Many observational studies have demonstrated the efficacy of women beginning mammography screenings at the age of 40. In addition, organizations such as the ACR and the Society of Breast Imaging have contended that the so-called “downsides” to starting screening at age 40 are overstated. Most instances in which patients may be recalled due to inconclusive findings result in nothing more than another mammogram or ultrasound being performed. Published studies show that anxiety from this process is short lived, has no lasting effects, and pales in comparison to the enormous benefits of catching breast cancer early to reduce mortality.
Despite these benefits, however, in April of this year the U.S. Preventive Services Task Force (USPSTF) released draft recommendations assigning a “C” grade for women ages 40 to 49 receiving biennial mammograms, reserving the “B” grade for biennial mammograms for women ages 50 to 74. Because the Affordable Care Act does not require private insurers to cover screening tests with a USPSTF grade of “C” or lower, many insurers could drop coverage for women in their 40s and limit coverage to every other year for those 50 to 74. This would create a financial barrier to care for many women of screening age and likely result in thousands of unnecessary breast cancer deaths each year.
To counter the recommendations, the ACR took action. In a comment letter submitted during the task force’s open comment period, the ACR outlined several problems with the recommendations, including the total exclusion of breast imagers from the task force’s panel of experts. “The USPSTF panel did not include a single expert in breast cancer diagnosis or care,” reads the comment letter. “This is unreasonable for a guideline with such important implications.” Added to this was a lack of transparency about the decision-making process.
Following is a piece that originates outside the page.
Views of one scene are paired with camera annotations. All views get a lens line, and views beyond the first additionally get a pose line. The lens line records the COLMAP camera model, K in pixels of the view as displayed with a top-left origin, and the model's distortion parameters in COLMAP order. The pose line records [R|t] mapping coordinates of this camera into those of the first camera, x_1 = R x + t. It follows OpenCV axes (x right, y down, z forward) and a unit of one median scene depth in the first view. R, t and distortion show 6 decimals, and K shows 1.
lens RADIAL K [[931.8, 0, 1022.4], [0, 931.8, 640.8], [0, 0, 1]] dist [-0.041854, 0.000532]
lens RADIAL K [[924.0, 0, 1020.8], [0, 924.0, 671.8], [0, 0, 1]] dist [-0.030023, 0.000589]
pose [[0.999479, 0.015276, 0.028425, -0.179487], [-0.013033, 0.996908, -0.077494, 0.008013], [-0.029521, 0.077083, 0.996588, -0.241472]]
Further, it is unclear whether comments from external reviewers were taken into account by the panel and, if they were, which comments were incorporated and which were discounted.
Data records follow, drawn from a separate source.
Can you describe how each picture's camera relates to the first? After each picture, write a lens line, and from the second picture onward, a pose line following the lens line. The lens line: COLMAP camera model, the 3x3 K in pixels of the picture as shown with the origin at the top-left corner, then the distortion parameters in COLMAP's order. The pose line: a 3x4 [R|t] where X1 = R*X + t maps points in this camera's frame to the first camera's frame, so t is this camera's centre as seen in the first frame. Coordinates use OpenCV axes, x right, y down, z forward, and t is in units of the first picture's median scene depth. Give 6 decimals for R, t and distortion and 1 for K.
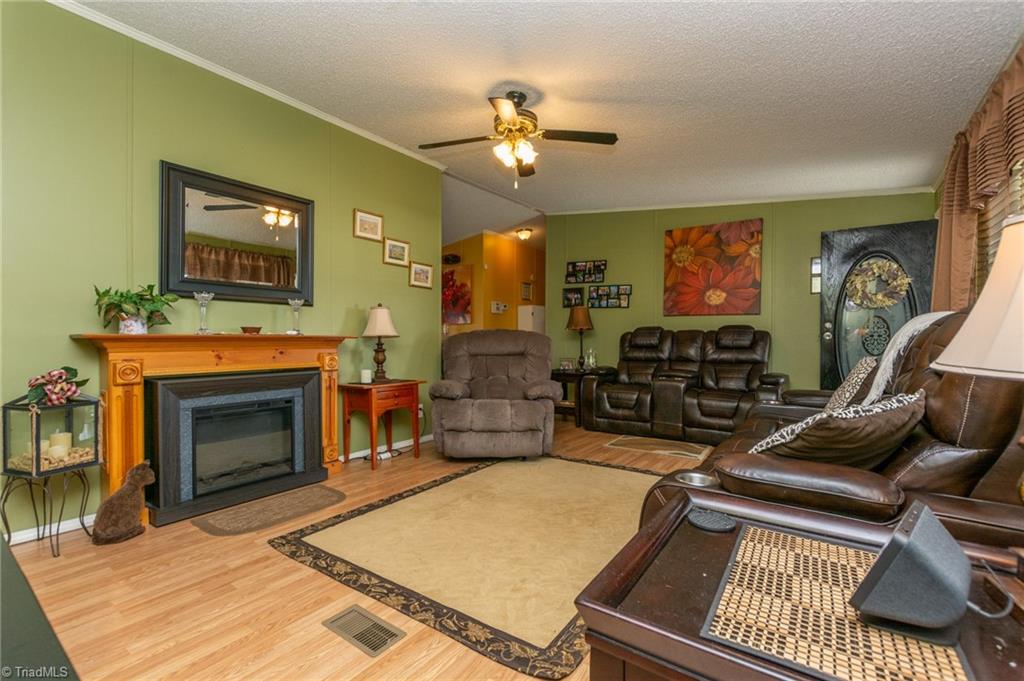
lens RADIAL K [[438.5, 0, 512.0], [0, 438.5, 340.5], [0, 0, 1]] dist [0.000175, -0.000003]
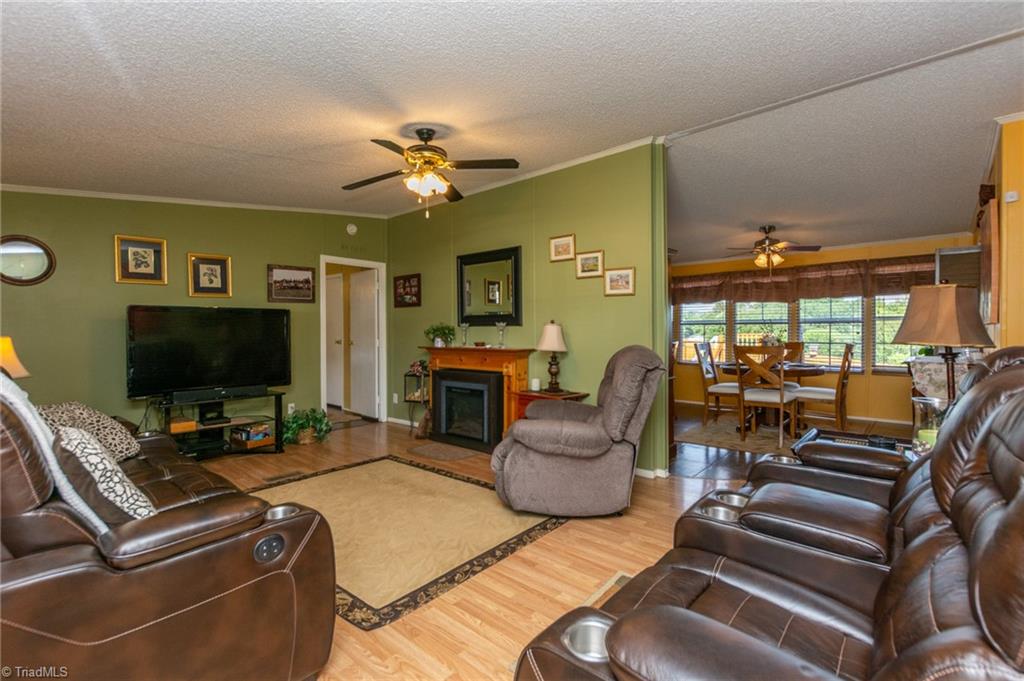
lens RADIAL K [[449.0, 0, 512.0], [0, 449.0, 340.5], [0, 0, 1]] dist [-0.000261, -0.000165]
pose [[-0.072921, 0.020847, -0.997120, 0.855926], [0.005477, 0.999775, 0.020502, -0.060320], [0.997323, -0.003966, -0.073018, 1.024806]]
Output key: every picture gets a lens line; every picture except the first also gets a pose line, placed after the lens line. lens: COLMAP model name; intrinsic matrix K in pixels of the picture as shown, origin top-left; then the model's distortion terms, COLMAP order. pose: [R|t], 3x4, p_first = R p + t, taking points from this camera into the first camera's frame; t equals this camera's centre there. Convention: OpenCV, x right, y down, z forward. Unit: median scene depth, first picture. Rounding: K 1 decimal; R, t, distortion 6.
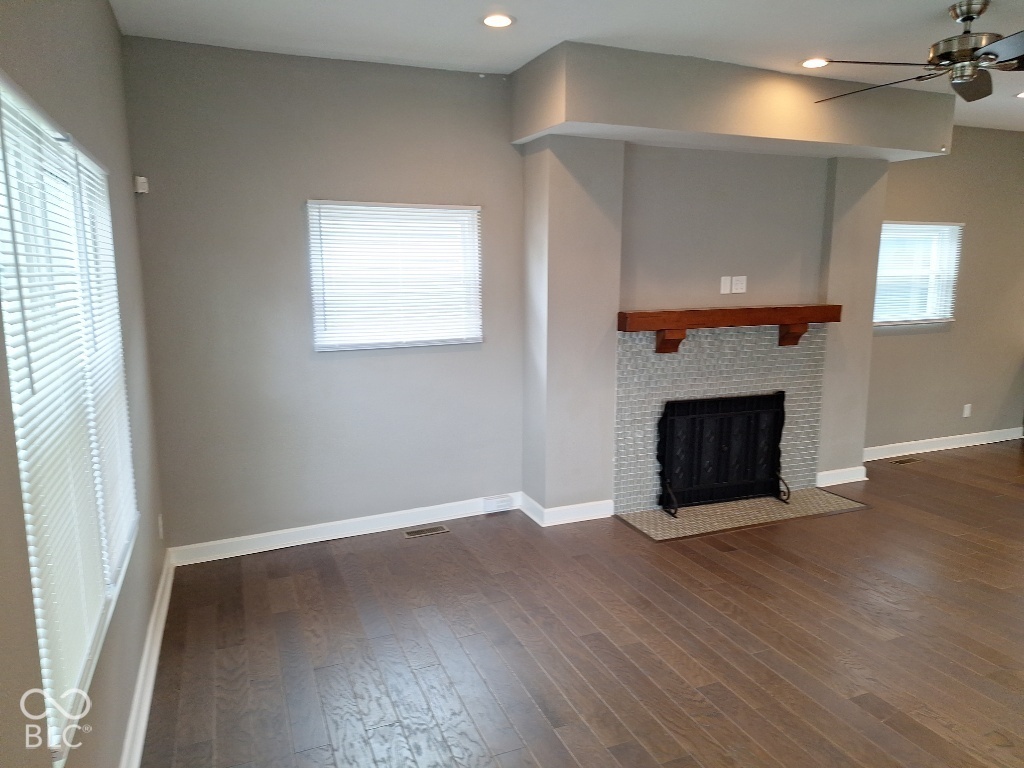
lens RADIAL K [[707.0, 0, 534.3], [0, 707.0, 354.5], [0, 0, 1]] dist [0.090263, -0.102140]
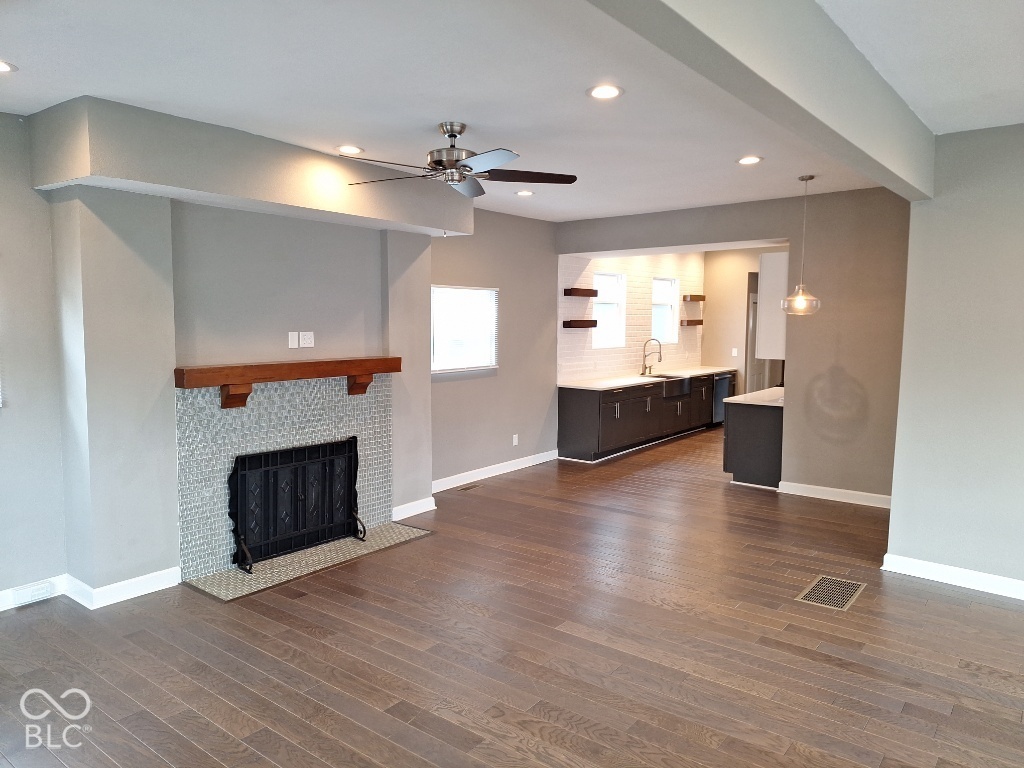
lens RADIAL K [[707.0, 0, 534.3], [0, 707.0, 354.5], [0, 0, 1]] dist [0.090263, -0.102140]
pose [[0.874066, -0.016499, 0.485527, 0.067479], [0.045896, 0.997757, -0.048719, -0.008334], [-0.483634, 0.064868, 0.872863, -0.086595]]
“We don’t think the task force is doing a service to women by putting out recommendations like these,” says Debra L. Monticciolo, MD, FACR, chair of ACR’s Commission on Breast Imaging. Monticciolo is critical of the task force’s process, which she calls opaque. “We’ve asked them to engage us and to listen to some of our concerns,” she notes. “We’re not asking them to accept everything because we know that nothing is perfect. But we thought they’d at least seek the input of people who are knowledgeable in breast cancer care.”
In addition to the comment letter, the ACR took other measures to express its disapproval: the College issued a letter directly to President Obama and Secretary of the Department of Health and Human Services Sylvia Burwell. The ACR also worked with Members of Congress and their staff in facilitating a letter signed by several high-ranking members of Congress addressed to Secretary Burwell. A separate a letter signed by members of the GOP Doctors Caucus to Secretary Burwell expresses similar concerns. The ACR supplemented these efforts by making the recommendations a major talking point during ACR 2015®, when over 600 College members advocated on Capitol Hill. In particular, members raised concerns with the 2009 and 2015 USPSTF process and recommendations related to breast cancer screening. They urged their Congressional representatives to support USPSTF transparency legislation that is currently making its way through Congress.
If the draft USPSTF recommendations are adopted in their current form, the effect will be to limit women’s access to life-saving technology, reverse the decline in breast cancer morbidity and mortality, and cause undue suffering to women and their families facing breast cancer. The ACR has asked the task force to follow sound scientific reasoning and protect women’s access to this vital screening tool.